Before writing a single extraction prompt, we defined:
• 6 node types
• 8 edge types
Small enough to stay consistent.
Specific enough to be useful.
The ontology became a contract.
The LLM can only extract what we define.
The query layer knows exactly what to expect.
Without an ontology, the LLM extracts hundreds or thousands of triples per document.
With an ontology, you extract only what matters to your business problem.
This means:
• Fewer triples
• Higher-quality triples (signal > noise)
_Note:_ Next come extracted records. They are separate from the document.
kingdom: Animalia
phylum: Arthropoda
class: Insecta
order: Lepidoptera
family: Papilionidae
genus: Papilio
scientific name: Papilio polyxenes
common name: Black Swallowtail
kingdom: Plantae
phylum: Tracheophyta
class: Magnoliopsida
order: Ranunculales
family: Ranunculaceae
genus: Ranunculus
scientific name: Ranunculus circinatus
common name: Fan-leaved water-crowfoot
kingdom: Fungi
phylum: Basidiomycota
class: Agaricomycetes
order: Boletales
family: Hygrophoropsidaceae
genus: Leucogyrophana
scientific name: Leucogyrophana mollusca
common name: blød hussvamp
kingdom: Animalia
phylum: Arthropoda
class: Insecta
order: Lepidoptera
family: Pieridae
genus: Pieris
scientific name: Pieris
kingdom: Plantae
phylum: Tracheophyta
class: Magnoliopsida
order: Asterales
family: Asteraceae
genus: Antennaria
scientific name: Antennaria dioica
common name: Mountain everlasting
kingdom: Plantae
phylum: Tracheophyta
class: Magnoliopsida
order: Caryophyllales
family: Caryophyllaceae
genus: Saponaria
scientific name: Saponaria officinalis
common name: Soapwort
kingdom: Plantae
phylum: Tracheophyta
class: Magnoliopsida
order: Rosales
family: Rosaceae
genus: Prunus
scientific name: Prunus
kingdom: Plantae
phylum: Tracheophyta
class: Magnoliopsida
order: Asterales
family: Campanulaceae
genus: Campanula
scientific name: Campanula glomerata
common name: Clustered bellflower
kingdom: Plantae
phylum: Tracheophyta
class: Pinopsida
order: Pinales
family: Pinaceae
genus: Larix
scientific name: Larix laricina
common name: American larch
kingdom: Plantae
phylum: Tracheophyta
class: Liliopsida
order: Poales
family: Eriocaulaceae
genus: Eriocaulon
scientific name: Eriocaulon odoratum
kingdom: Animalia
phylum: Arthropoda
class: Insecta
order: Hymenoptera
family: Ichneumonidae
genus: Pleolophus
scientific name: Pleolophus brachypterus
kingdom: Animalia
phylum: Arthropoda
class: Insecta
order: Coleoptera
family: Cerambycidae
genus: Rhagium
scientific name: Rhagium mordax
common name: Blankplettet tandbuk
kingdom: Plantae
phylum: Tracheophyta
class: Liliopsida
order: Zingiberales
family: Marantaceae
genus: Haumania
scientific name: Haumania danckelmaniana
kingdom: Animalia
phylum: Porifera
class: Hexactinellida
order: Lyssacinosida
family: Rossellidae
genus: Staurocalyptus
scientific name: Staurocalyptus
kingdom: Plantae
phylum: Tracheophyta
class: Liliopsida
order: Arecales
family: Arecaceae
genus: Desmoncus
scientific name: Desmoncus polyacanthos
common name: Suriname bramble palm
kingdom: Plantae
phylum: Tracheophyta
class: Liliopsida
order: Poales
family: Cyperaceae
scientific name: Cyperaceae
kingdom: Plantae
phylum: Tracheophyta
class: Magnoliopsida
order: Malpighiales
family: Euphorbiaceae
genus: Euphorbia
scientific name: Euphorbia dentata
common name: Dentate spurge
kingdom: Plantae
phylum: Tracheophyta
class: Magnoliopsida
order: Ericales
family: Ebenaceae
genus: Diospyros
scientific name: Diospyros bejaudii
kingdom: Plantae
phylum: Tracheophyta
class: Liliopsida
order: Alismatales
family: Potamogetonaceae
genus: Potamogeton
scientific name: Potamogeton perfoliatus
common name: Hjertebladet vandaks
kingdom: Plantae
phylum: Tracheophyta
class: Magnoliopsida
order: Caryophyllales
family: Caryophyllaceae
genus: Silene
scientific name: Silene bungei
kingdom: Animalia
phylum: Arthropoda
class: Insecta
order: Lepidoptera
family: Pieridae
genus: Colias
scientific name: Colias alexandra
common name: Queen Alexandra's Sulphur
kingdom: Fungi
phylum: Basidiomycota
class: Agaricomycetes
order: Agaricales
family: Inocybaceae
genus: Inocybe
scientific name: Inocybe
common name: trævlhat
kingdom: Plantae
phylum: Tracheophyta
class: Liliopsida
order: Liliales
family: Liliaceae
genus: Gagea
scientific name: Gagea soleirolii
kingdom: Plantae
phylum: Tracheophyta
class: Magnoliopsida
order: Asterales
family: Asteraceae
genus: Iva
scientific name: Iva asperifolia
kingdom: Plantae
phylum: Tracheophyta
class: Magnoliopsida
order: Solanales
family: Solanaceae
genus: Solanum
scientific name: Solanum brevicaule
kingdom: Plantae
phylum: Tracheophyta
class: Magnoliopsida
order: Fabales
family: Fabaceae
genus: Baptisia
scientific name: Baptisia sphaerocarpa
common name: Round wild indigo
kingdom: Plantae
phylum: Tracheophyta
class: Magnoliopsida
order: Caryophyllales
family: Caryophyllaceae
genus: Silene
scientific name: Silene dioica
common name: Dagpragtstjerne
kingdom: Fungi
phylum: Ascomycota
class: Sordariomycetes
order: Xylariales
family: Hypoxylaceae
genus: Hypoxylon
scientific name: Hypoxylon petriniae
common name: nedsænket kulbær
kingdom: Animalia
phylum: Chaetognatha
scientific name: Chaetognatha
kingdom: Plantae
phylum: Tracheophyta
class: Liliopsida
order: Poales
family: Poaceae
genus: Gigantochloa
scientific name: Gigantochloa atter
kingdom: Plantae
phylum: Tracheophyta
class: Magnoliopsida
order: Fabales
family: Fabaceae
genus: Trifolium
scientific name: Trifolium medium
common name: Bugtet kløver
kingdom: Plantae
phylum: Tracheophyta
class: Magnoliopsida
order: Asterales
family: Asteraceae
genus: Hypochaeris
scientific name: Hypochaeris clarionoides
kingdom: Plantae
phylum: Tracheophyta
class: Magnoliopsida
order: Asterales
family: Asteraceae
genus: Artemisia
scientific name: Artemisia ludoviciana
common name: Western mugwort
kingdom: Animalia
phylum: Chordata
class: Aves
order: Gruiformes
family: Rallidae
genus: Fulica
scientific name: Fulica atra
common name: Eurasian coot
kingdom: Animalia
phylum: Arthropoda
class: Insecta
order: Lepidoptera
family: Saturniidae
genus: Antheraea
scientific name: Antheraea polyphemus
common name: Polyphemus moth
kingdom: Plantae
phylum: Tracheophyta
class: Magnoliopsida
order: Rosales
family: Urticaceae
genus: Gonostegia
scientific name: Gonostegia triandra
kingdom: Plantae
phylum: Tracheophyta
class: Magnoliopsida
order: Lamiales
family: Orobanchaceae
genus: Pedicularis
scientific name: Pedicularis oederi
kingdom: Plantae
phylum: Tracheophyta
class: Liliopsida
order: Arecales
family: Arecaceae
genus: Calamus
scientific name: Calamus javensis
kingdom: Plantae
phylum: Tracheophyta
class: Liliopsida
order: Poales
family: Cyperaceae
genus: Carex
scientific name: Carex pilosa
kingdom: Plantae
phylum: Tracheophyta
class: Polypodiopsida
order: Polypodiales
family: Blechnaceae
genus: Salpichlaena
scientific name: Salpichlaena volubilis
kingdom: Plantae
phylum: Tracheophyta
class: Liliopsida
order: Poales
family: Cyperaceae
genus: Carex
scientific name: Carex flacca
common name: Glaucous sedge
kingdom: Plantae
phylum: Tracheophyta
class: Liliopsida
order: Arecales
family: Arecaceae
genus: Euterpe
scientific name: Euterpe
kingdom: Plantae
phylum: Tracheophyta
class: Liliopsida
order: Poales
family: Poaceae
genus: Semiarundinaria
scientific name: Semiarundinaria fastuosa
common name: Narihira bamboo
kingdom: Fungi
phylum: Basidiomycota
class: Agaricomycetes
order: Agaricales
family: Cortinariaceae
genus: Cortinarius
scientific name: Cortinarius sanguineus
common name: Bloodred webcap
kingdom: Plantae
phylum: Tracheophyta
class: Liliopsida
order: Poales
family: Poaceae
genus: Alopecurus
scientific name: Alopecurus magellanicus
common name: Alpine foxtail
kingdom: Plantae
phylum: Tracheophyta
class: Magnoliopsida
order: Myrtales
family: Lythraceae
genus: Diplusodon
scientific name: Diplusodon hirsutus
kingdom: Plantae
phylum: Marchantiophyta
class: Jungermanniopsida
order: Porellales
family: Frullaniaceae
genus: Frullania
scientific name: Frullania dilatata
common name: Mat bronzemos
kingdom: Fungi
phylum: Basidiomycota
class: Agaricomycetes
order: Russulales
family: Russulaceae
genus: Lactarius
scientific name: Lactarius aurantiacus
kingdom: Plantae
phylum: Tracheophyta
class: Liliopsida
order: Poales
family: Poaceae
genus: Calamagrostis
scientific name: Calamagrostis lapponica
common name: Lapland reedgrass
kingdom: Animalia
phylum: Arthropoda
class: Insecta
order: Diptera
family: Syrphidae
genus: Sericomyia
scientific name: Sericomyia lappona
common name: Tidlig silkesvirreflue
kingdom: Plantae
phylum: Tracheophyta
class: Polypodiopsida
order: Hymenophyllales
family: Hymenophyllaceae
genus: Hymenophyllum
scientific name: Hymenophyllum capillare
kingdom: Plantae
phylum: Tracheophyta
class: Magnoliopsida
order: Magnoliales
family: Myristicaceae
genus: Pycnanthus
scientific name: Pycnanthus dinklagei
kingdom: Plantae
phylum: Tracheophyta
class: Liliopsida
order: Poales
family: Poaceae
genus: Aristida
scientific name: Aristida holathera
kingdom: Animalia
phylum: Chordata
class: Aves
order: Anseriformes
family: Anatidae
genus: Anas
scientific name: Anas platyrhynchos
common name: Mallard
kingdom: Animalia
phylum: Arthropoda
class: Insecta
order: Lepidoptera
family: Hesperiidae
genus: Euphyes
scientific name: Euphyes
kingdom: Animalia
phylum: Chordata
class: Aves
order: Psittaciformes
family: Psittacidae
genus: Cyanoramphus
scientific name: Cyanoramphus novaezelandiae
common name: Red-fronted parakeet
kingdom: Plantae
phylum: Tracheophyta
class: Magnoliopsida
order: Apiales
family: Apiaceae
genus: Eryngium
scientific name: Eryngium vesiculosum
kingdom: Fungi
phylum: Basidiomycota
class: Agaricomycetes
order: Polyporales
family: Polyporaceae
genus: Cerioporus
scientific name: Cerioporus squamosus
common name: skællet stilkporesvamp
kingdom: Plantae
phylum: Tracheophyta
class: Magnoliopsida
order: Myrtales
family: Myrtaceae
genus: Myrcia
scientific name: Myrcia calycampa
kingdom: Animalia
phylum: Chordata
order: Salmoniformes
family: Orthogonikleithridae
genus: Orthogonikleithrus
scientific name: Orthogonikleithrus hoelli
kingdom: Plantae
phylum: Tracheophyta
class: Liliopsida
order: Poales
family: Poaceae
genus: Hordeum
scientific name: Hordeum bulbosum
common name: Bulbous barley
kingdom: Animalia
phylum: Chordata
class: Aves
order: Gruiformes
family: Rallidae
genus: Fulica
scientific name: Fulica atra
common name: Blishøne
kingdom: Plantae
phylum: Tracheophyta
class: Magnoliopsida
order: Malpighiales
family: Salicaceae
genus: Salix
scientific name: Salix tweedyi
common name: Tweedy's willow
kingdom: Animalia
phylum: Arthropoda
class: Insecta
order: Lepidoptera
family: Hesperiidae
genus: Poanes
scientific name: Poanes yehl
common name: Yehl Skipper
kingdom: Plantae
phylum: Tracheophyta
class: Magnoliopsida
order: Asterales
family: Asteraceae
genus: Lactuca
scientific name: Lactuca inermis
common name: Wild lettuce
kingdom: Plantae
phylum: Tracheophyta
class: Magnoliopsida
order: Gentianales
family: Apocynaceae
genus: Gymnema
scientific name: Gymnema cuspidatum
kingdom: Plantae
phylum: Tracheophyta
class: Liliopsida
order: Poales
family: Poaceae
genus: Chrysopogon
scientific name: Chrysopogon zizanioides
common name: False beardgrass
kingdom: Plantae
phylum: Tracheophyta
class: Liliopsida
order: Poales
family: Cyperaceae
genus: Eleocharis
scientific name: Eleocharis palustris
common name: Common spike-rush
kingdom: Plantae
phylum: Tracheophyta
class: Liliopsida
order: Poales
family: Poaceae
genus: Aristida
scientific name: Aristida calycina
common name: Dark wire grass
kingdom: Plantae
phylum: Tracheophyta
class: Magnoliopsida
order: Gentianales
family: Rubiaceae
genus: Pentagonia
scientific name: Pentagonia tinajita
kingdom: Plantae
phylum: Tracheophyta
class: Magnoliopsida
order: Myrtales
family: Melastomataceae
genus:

• Only storing data you care about
• Faster and cheaper ingestion
Once the task is tightly scoped, you can use cheaper APIs like Gemini Flash Lite or even fine-tuned small language models scoped to your ontology.
Ontology smaller models = economically scalable GraphRAG.
But not everything goes through the LLM...
LLM-powered extraction:
• Person
• Task
• Episode
• Preference
Metadata-driven:
• Document
• Chunk
You already know titles, URIs, authors, ordering, references.
Don’t pay an LLM to rediscover metadata.
That reduces cost, latency, hallucination surface, and lets you use cheaper models safely.
From there, the storage pattern is straightforward (especially in
@MongoDB):
Raw documents land in one collection.
Extracted observations are logged immutably.
A materialized graph view is rebuilt via aggregation.
Because the schema is strict, the query becomes predictable:
1. Text search
2.
$vectorSearch
3. Reciprocal Rank Fusion (RRF)
4.
$graphLookup with bounded expansion
The data model enables the query.
tl;dr:
GraphRAG is a schema design problem.
Yes, LLMs are powerful.
But without an ontology, they generate structured noise.
Design the ontology first.
Everything else follows.
P.S. Did you define your ontology before writing extraction code or after your graph started breaking?